Exercise set:
1) In the ski jumping passage, why does Peter Prevc consider Slovenia's win still great despite the disqualifications?
2) Reproduce the ski jumping passage verbatim, starting at "This wasn’t in" and continuing up to and including "the Olympic program.".

Given passage:
This wasn’t in 1965. This was in 2005.

In 2014, the International Olympic Committee (IOC) finally accepted women’s ski jumping into the Olympics. Carina Vogt of Germany flew 103 meters and somehow didn’t explode on impact to win gold that year. This year, the International Olympic Committee (IOC) approved the inclusion of a mixed team jump into the Olympic program.

Slovenia won the competition with 1,001.5 points, well ahead of Russia with 890.3 and Canada with 844.6. The winners felt sympathy, but only a little sympathy, for the DQ’d jumpers.

“Equipment is very important in sport and disqualifications happen,” Canada’s Abigail Strate said. “It’s a very common thing to happen in ski jumping and the fact that it happened at the Olympics just goes to show that they were taking the rules pretty strictly and seriously because it is the absolute highest level of the sport.”

Asked whether her medal was bittersweet because of the DQs, Strate didn’t hesitate. “I don’t think this is a bittersweet medal at all,” she said. “I think it’s as sweet as a medal can come.”

“Even if you count all the distances and judge points from the unlucky ones on today’s competition,” Slovenia’s Peter Prevc said, “we should still be first, so it’s still great.”

Raw data:
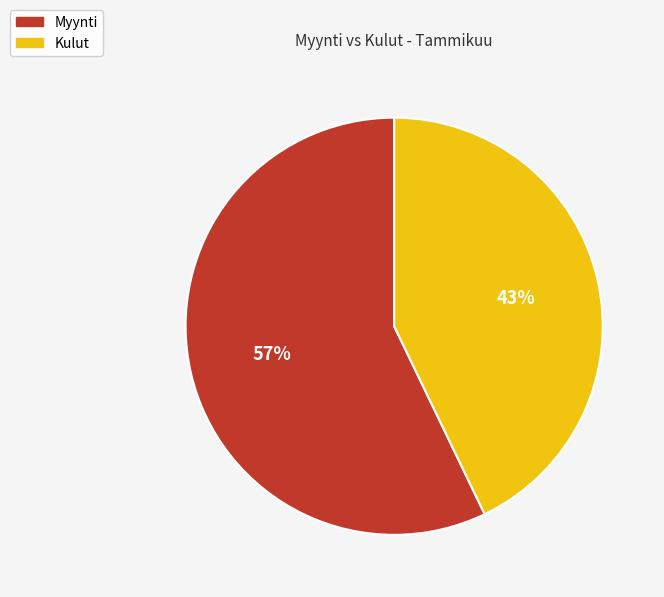

Between Kulut and Myynti, which is larger?

Myynti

Answers given:
1) Prevc says that even if all the distances and judge points of the disqualified jumpers were counted, Slovenia would still finish first.

2)
This wasn’t in 1965. This was in 2005.

In 2014, the International Olympic Committee (IOC) finally accepted women’s ski jumping into the Olympics. Carina Vogt of Germany flew 103 meters and somehow didn’t explode on impact to win gold that year. This year, the International Olympic Committee (IOC) approved the inclusion of a mixed team jump into the Olympic program.